→ Supplied information:
***

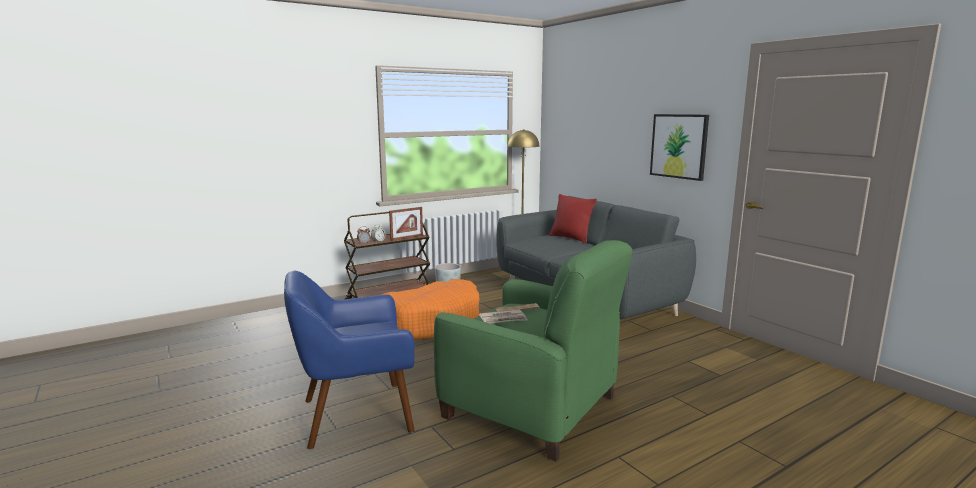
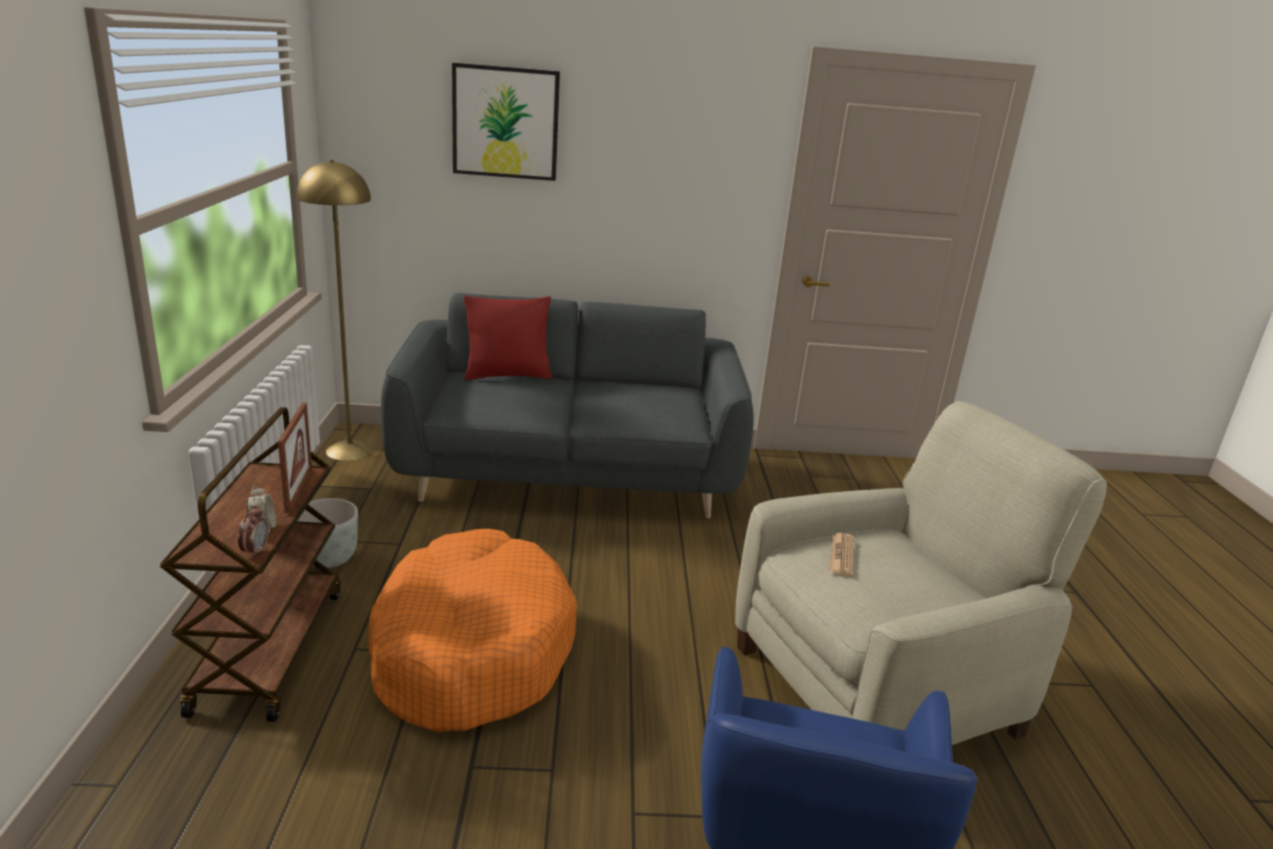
camera: 60 degrees left, 10 degrees up
(503, 319) = (883, 584): newspaper -> none
(532, 408) = (877, 689): green armchair -> beige armchair
(679, 146) = (684, 196): picture -> picture (505, 122)

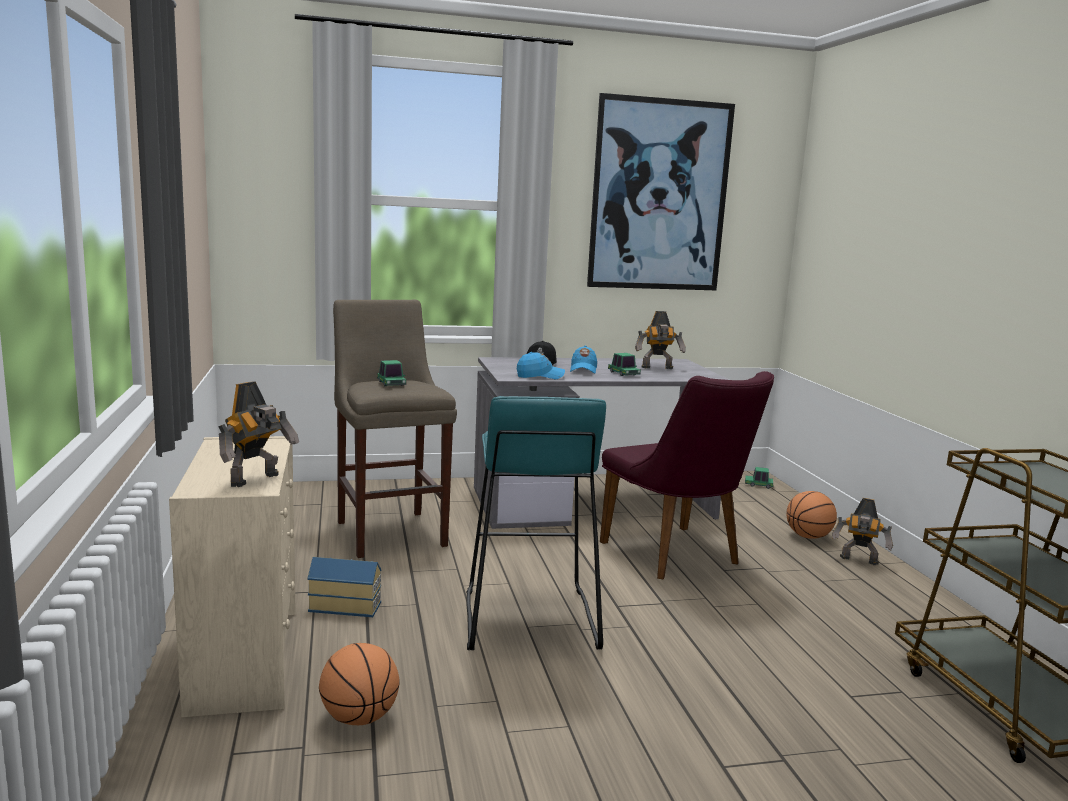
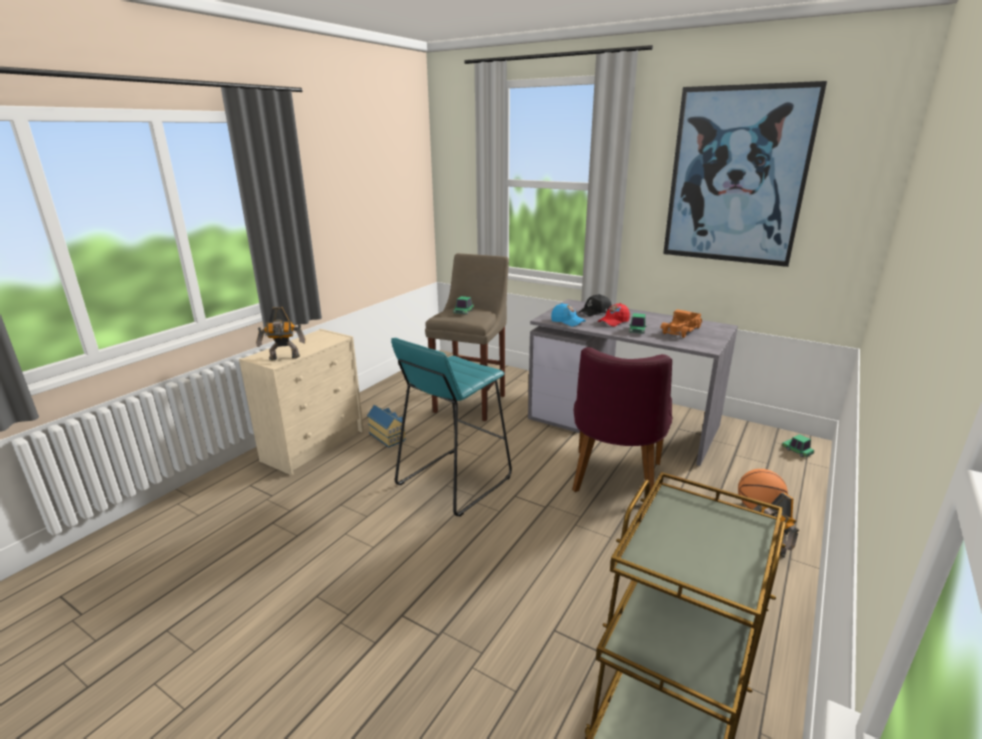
camera: 45 degrees right, 10 degrees up
(359, 718) = (307, 494): basketball -> none
(583, 370) = (613, 322): blue cap -> red cap
(658, 368) = (682, 330): toy robot -> toy truck

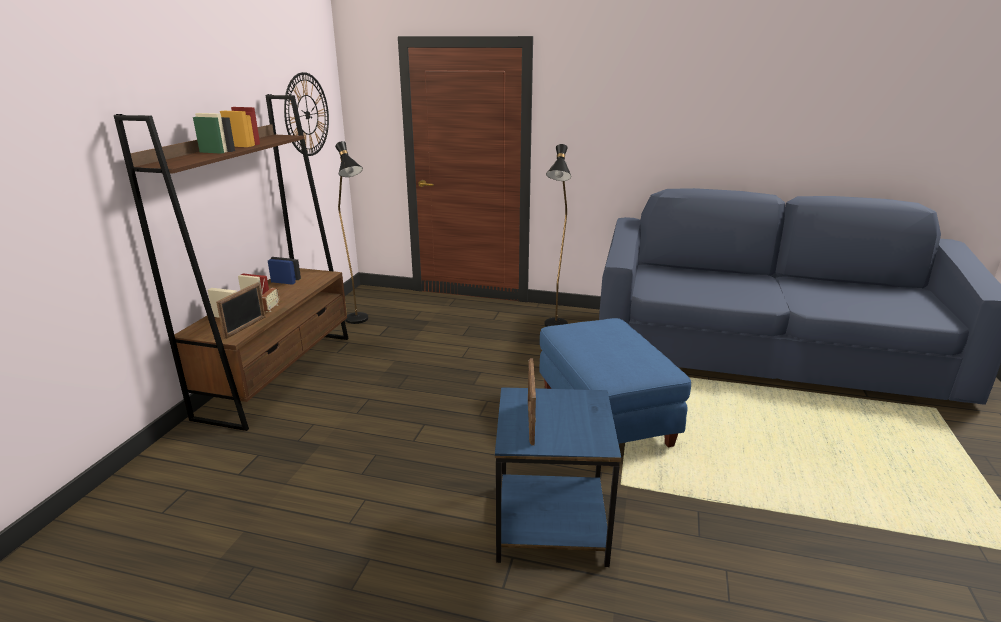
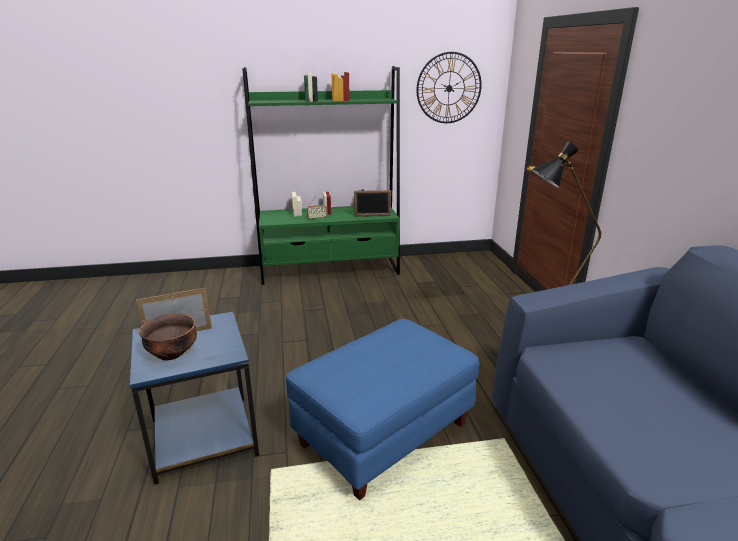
camera: 65 degrees right, 0 degrees up
(245, 327) = (283, 221): picture frame -> picture frame (372, 216)
(279, 374) = (330, 270): brown bookcase -> green bookcase
(360, 322) = (429, 270): black floor lamp -> none
(571, 429) = (172, 353): none -> brown bowl

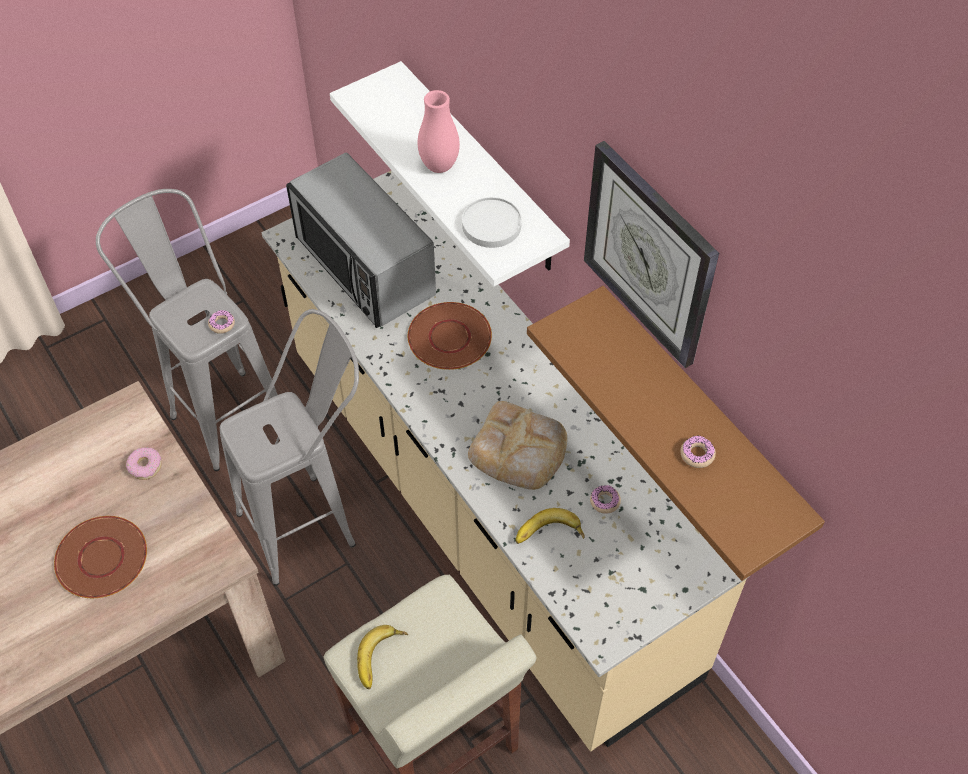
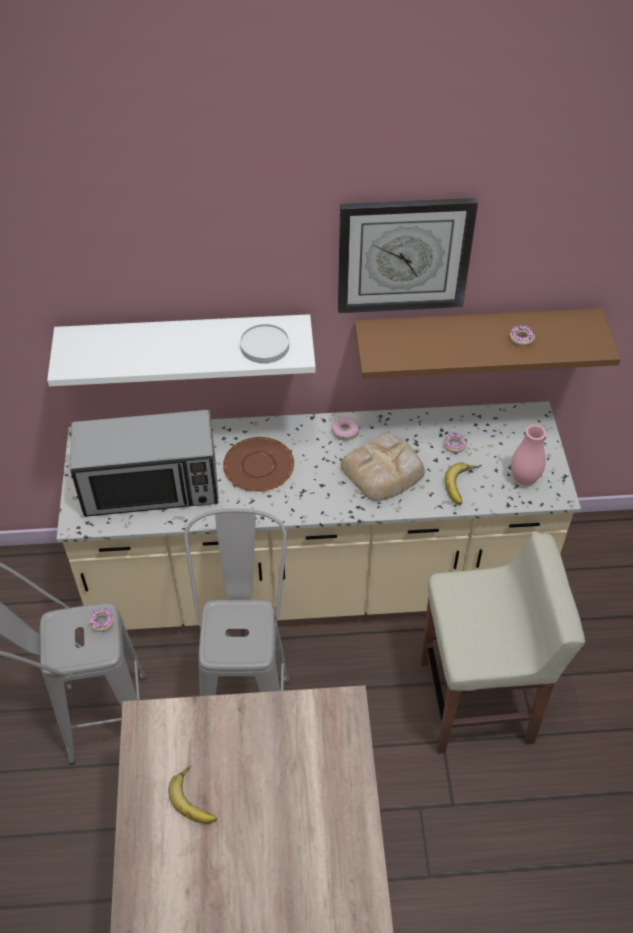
camera: 60 degrees left, 5 degrees down
(102, 558) = (286, 796): brown plate -> none
(145, 466) = (216, 728): donut -> donut (345, 431)
(382, 659) = (479, 643): banana -> banana (196, 798)
(439, 166) = (183, 349): pink vase -> pink vase (524, 479)

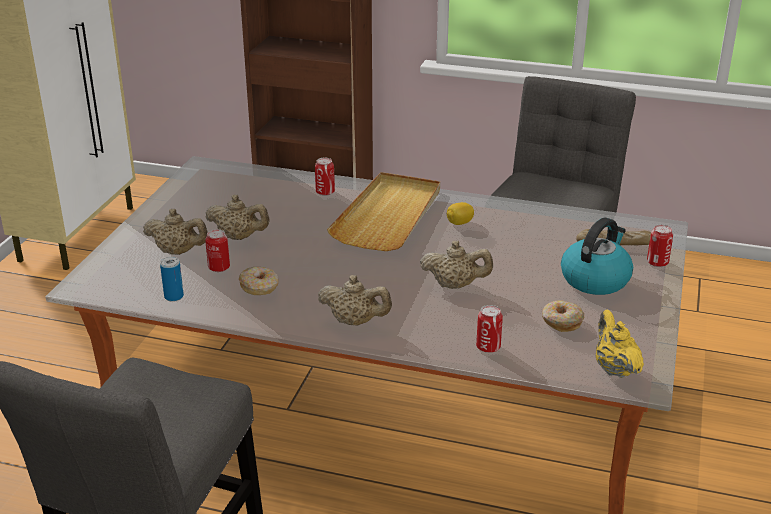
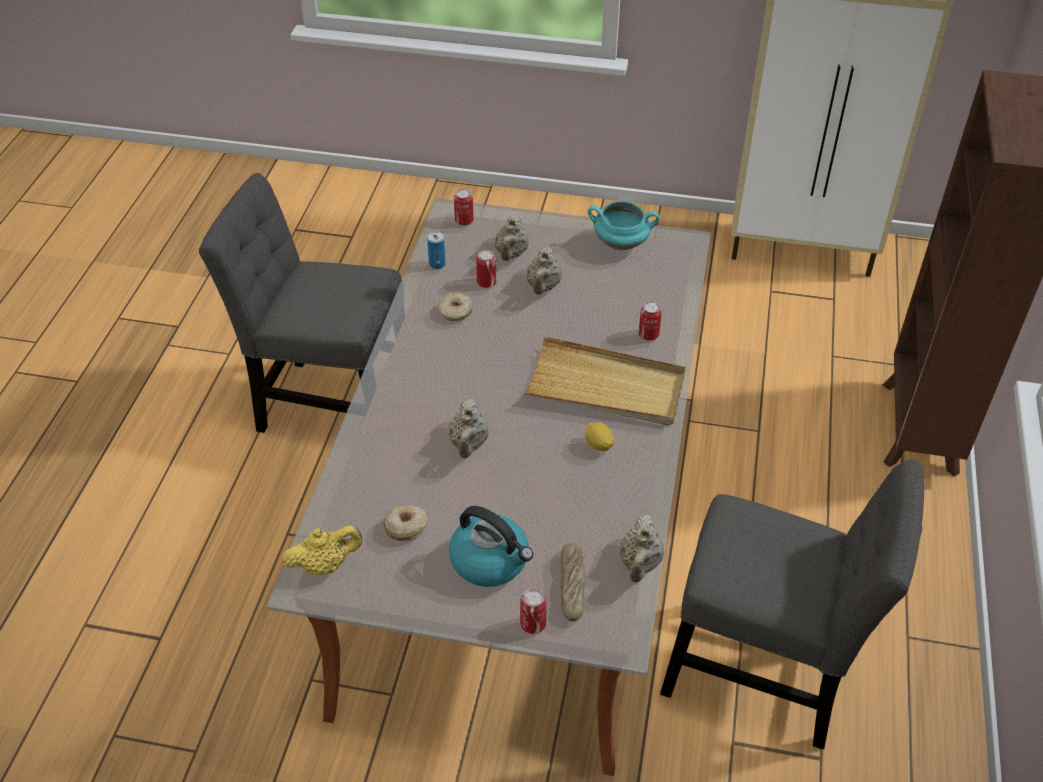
camera: 85 degrees right, 15 degrees up
(189, 194) = (621, 243): none -> turquoise cooking pot
(355, 322) = (402, 377): beige teapot -> beige teapot (640, 564)
(488, 347) = (362, 470): can -> can (464, 221)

***

→ Work instructions:
Tally, in the data above, the lines where the word "camera" occurs, and give the figure alone.

→ Solution:
5